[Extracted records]
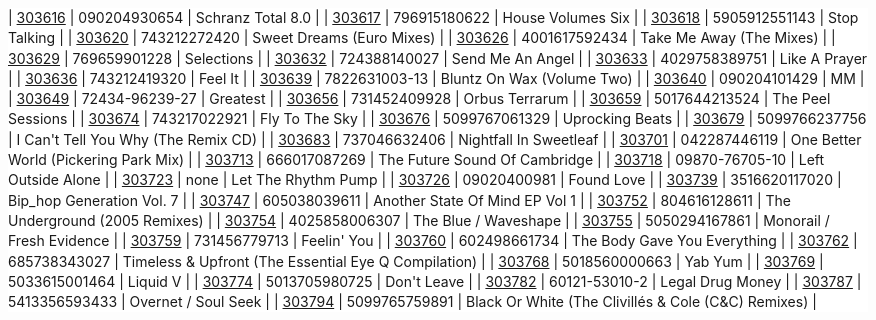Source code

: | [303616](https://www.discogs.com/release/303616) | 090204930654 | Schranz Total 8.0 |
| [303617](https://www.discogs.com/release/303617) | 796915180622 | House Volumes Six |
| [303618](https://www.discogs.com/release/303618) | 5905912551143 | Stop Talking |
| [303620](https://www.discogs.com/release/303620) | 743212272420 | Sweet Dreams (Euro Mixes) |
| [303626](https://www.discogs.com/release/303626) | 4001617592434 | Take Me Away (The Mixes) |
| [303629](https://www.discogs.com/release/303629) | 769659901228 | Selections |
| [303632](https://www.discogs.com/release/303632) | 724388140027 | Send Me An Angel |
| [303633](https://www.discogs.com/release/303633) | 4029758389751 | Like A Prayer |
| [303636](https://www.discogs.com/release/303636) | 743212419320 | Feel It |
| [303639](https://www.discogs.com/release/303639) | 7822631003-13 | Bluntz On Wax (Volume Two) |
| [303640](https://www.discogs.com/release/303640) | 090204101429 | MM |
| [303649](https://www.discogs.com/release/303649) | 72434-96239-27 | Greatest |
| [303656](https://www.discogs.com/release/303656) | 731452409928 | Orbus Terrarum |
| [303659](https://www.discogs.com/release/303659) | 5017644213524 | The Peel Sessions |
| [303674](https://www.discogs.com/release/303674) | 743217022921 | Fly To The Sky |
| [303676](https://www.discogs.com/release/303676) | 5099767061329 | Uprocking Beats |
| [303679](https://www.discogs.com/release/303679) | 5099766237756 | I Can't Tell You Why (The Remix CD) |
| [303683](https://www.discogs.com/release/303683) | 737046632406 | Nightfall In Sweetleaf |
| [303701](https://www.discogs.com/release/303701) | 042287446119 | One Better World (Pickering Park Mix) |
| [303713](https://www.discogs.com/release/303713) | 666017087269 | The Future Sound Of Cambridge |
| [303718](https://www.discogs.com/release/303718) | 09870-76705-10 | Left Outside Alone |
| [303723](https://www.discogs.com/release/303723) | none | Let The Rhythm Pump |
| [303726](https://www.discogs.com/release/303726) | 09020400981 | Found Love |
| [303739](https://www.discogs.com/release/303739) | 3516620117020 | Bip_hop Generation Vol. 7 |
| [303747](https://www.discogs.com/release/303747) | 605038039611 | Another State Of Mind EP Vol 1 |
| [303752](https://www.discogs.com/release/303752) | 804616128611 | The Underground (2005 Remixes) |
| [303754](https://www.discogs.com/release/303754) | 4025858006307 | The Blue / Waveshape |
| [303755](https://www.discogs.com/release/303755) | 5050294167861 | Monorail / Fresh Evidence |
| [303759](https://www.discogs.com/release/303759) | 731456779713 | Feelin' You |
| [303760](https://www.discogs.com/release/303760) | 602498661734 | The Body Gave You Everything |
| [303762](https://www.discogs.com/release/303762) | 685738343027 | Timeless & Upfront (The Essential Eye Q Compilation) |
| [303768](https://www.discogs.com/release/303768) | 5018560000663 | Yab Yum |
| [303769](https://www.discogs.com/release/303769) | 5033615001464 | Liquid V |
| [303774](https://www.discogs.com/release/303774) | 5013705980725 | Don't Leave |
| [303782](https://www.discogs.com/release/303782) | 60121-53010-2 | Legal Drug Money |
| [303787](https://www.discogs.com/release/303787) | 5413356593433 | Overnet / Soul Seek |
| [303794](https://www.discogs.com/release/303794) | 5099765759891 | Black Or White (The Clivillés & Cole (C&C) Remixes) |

---

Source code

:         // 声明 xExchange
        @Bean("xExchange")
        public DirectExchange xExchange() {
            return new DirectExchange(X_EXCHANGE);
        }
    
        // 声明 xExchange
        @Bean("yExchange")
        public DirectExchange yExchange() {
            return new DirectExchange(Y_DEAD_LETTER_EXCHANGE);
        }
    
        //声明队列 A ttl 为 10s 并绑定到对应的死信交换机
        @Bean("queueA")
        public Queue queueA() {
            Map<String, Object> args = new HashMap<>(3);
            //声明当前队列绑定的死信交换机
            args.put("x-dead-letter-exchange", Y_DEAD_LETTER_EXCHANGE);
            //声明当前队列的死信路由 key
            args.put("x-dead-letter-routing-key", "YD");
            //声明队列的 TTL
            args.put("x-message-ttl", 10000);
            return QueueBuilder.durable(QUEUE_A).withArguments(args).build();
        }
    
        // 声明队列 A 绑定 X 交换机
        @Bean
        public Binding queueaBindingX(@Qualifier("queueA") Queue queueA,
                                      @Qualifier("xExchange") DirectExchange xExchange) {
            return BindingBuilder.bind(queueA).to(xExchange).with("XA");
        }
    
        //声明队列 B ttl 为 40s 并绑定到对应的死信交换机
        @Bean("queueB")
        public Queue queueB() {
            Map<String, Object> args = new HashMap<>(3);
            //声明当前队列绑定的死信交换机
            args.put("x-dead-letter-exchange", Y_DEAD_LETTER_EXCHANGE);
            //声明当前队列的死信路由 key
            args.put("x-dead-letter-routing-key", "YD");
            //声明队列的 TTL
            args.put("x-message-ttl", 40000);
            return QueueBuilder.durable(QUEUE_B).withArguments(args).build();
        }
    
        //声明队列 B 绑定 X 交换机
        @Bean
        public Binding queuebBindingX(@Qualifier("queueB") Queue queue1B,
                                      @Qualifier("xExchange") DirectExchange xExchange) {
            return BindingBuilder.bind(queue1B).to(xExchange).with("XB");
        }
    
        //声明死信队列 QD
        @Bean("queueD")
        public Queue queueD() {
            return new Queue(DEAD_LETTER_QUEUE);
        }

● Request: Substitute "Keep" for "Stop" in everything from the line containing "Total 8.0 |" down to the line containing "(Euro Mixes) |", both included, and write out only those lines with nothing else changed.

● Solution to the problem:
: | [303616](https://www.discogs.com/release/303616) | 090204930654 | Schranz Total 8.0 |
| [303617](https://www.discogs.com/release/303617) | 796915180622 | House Volumes Six |
| [303618](https://www.discogs.com/release/303618) | 5905912551143 | Keep Talking |
| [303620](https://www.discogs.com/release/303620) | 743212272420 | Sweet Dreams (Euro Mixes) |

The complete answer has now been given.